La surprise du « Zoom »
L'équipe a également fait quelque chose d'astucieux : elle a découpé les objets spécifiques des photos (comme recadrer une image pour n'avoir que le chien) et a testé les robots sur ces petits morceaux. Ils ont découvert que les anciens types de robots devenaient très mauvais pour reconnaître les choses lorsque l'arrière-plan disparaissait. Leur précision chutait jusqu'à 33 %. Cela signifie que ces robots s'appuyaient sur l'arrière-plan (comme savoir qu'un chien est généralement sur de l'herbe) plutôt que de réellement reconnaître le chien. Les nouveaux modèles, plus intelligents, étaient bien meilleurs à cela, prouvant qu'ils « voyaient » réellement l'objet.
L'effet de ricochet
Le document nous avertit également que ce désordre ne se limite pas à ImageNet. Parce que tant d'autres tests ont été construits en utilisant ImageNet comme modèle, les erreurs se sont propagées comme un virus. Les auteurs estiment que ces tests dérivés comportent 1,7 à 5,8 fois plus d'erreurs que l'original. C'est comme si vous construisiez une nouvelle maison en utilisant un plan qui comporte de mauvaises mesures ; la nouvelle maison serait tout aussi de travers.
La conclusion à retenir
Les auteurs concluent que nous ne pouvons pas simplement construire un test parfait en une seule fois. Ce n'est pas un travail ponctuel ; c'est un processus. Il faut continuer à vérifier, continuer à affiner et continuer à utiliser les meilleurs outils disponibles. Ils soutiennent que l'époque de l'étiquetage en « une seule étape » est révolue. Pour construire l'avenir de l'IA, nous avons besoin d'un partenariat entre des humains méticuleux et une IA puissante, qui vérifient constamment le travail de l'autre.
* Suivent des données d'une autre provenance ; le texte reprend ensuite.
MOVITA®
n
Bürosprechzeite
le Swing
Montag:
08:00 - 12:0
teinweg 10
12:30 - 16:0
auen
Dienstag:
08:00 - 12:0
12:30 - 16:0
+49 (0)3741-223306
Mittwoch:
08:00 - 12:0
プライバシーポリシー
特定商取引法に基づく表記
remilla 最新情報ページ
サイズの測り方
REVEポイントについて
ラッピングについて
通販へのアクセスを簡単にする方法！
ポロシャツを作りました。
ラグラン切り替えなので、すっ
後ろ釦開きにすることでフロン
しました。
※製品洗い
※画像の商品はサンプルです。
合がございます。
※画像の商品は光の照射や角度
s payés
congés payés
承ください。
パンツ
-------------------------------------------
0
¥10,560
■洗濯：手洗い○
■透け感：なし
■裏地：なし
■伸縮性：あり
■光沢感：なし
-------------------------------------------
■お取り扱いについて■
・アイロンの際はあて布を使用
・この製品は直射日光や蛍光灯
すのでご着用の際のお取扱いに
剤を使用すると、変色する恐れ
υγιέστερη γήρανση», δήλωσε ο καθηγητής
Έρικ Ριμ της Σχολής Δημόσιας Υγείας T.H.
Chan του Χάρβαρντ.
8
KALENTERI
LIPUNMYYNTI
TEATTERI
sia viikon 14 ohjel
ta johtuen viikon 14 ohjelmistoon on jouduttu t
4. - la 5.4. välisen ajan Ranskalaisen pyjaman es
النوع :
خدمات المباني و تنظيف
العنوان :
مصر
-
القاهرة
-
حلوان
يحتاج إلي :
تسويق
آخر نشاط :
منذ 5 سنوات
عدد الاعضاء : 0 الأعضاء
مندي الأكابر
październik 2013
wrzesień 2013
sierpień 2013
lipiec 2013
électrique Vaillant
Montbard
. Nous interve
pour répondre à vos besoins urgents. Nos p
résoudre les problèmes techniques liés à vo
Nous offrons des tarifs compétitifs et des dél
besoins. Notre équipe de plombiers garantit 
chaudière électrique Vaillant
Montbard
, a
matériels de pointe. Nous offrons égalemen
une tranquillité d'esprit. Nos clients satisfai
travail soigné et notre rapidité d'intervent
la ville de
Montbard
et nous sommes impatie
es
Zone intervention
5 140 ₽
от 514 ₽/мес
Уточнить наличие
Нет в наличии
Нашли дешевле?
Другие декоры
En résumé, le document nous dit que pendant longtemps, nous avons évalué l'IA sur un test rempli de fautes de frappe. Maintenant que nous avons corrigé les fautes, nous voyons que certaines IA sont en fait bien plus intelligentes que nous le pensions, tandis que d'autres étaient simplement douées pour deviner les mauvaises réponses. Et la leçon pour tout le monde ? Ne faites pas confiance à un livre de test simplement parce qu'il est ancien ; parfois, il faut le réécrire.